The heart of every transistor is a semiconductor component, traditionally made of silicon, which can act either like an electrical conductor or an insulator. A transistor’s “on” and “off” states, where current is flowing through the semiconductor or not, encode the 1s and 0s of computer data (SN: 4/2/13). By building leaner, meaner silicon transistors, “we used to get exponential gains in computing every single year,” says Max Shulaker, an electrical engineer at MIT. But “now performance gains have started to level off,” he says. Silicon transistors can’t get much smaller and more efficient than they already are.
Because carbon nanotubes are almost atomically thin and ferry electricity so well, they make better semiconductors than silicon. In principle, carbon nanotube processors could run three times faster while consuming about one-third of the energy of their silicon predecessors, Shulaker says. But until now, carbon nanotubes have proved too finicky to construct complex computing systems.
One issue is that, when a network of carbon nanotubes is deposited onto a computer chip wafer, the tubes tend to bunch together in lumps that prevent the transistor from working. It’s “like trying to build a brick patio, with a giant boulder in the middle of it,” Shulaker says. His team solved that problem by spreading nanotubes on a chip, then using vibrations to gently shake unwanted bundles off the layer of nanotubes.

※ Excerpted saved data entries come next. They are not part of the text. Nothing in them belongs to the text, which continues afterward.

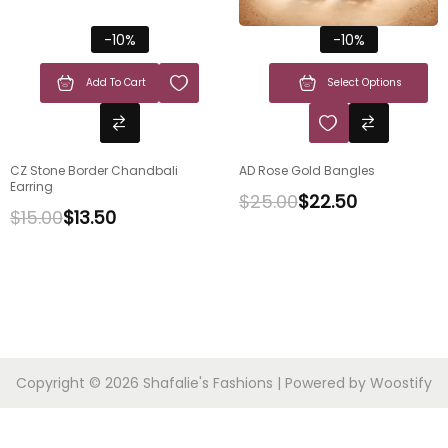
-10%
-10%
Add To Cart
Select Options
CZ Stone Border Chandbali
AD Rose Gold Bangles
Earring
$
25.00
$
22.50
$
15.00
$
13.50
Copyright © 2026
Shafalie's Fashions
| Powered by
Woostify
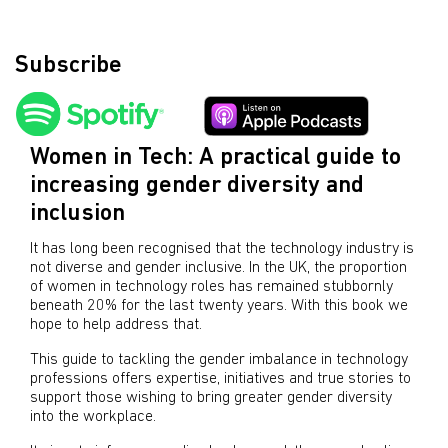
Subscribe
Women in Tech: A practical guide to
increasing gender diversity and
inclusion
It has long been recognised that the technology industry is
not diverse and gender inclusive. In the UK, the proportion
of women in technology roles has remained stubbornly
beneath 20% for the last twenty years. With this book we
hope to help address that.
This guide to tackling the gender imbalance in technology
professions offers expertise, initiatives and true stories to
support those wishing to bring greater gender diversity
into the workplace.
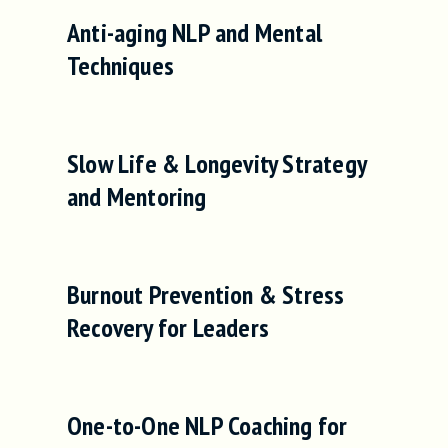
Anti-aging NLP and Mental
Techniques
Slow Life & Longevity Strategy
and Mentoring
Burnout Prevention & Stress
Recovery for Leaders
One-to-One NLP Coaching for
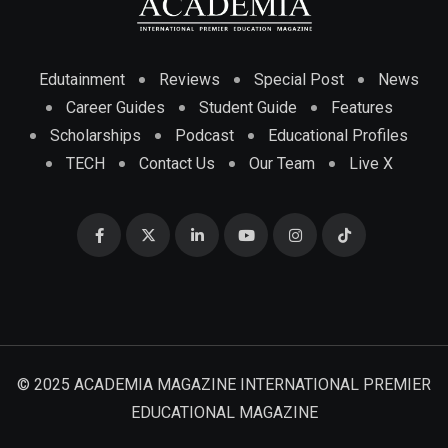
Edutainment
Reviews
Special Post
News
Career Guides
Student Guide
Features
Scholarships
Podcast
Educational Profiles
TECH
Contact Us
Our Team
Live X
© 2025 ACADEMIA MAGAZINE INTERNATIONAL PREMIER
EDUCATIONAL MAGAZINE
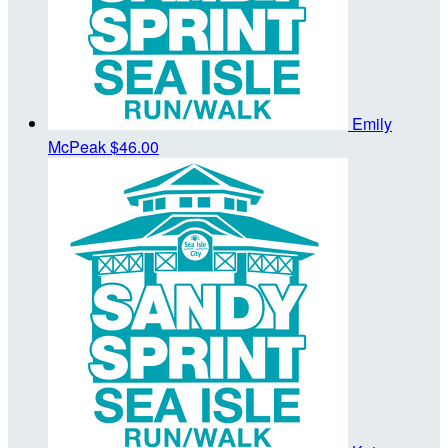
Emily
McPeak
$46.00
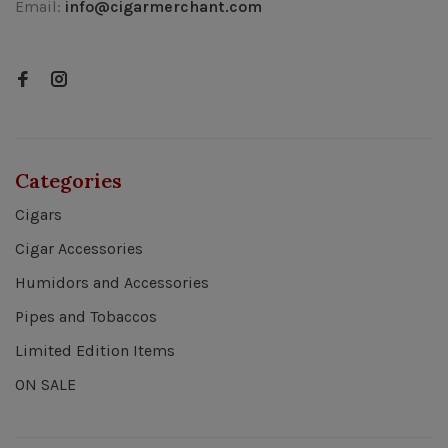
Email:
info@cigarmerchant.com
Categories
Cigars
Cigar Accessories
Humidors and Accessories
Pipes and Tobaccos
Limited Edition Items
ON SALE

Another problem the team faced is that each batch of semiconducting carbon nanotubes contains about 0.01 percent metallic nanotubes. Since metallic nanotubes can’t properly flip between conductive and insulating, these tubes can muddle a transistor’s readout.

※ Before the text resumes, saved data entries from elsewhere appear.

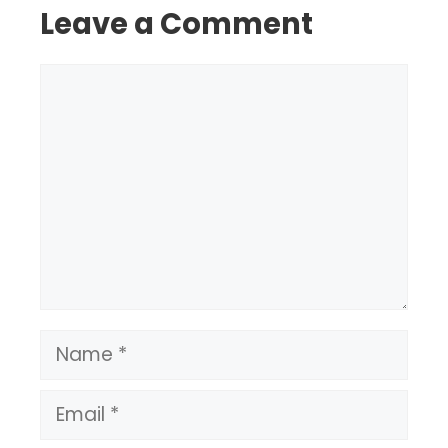
Leave a Comment
Comment
Name
Email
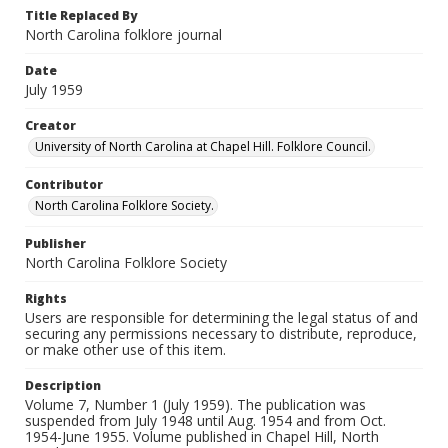
Title Replaced By
North Carolina folklore journal
Date
July 1959
Creator
University of North Carolina at Chapel Hill. Folklore Council.
Contributor
North Carolina Folklore Society.
Publisher
North Carolina Folklore Society
Rights
Users are responsible for determining the legal status of and
securing any permissions necessary to distribute, reproduce,
or make other use of this item.
Description
Volume 7, Number 1 (July 1959). The publication was
suspended from July 1948 until Aug. 1954 and from Oct.
1954-June 1955. Volume published in Chapel Hill, North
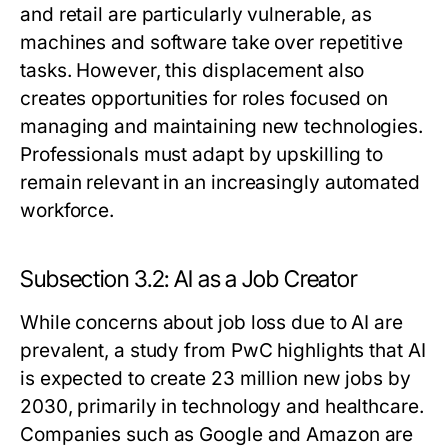
and retail are particularly vulnerable, as
machines and software take over repetitive
tasks. However, this displacement also
creates opportunities for roles focused on
managing and maintaining new technologies.
Professionals must adapt by upskilling to
remain relevant in an increasingly automated
workforce.
Subsection 3.2: AI as a Job Creator
While concerns about job loss due to AI are
prevalent, a study from PwC highlights that AI
is expected to create 23 million new jobs by
2030, primarily in technology and healthcare.
Companies such as Google and Amazon are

In search of a work-around, Shulaker and colleagues analyzed how badly metallic nanotubes affected different transistor configurations, which perform different kinds of operations on bits of data (SN: 10/9/15). The researchers found that defective nanotubes affected the function of some transistor configurations more than others — similar to the way a missing letter can make some words illegible, but leave others mostly readable. So Shulaker and colleagues carefully designed the circuitry of their microprocessor to avoid transistor configurations that were most confused by metallic nanotube glitches.
“One of the biggest things that impressed me about this paper was the cleverness of that circuit design,” says Michael Arnold, a materials scientist at the University of Wisconsin–Madison not involved in the work.

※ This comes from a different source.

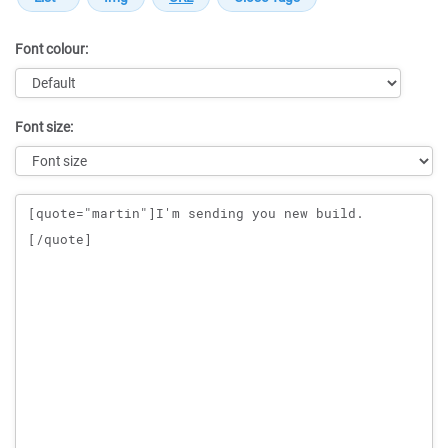
Font colour:
Font size:
Message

With over 14,000 carbon nanotube transistors, the resulting microprocessor executed a simple program to write the message, “Hello, world!” — the first program that many newbie computer programmers learn to write.
The newly minted carbon nanotube microprocessor isn’t yet ready to unseat silicon chips as the mainstay of modern electronics. Each one is about a micrometer across, compared with current silicon transistors that are tens of nanometers across. And each carbon nanotube transistor in this prototype can flip on and off about a million times each second, whereas silicon transistors can flicker billions of times per second. That puts these nanotube transistors on par with silicon components produced in the 1980s.
Shrinking the nanotube transistors would help electricity zip through them with less resistance, allowing the devices to switch on and off more quickly, Arnold says. And aligning the nanotubes in parallel, rather than using a randomly oriented mesh, could also increase the electric current through the transistors to boost processing speed.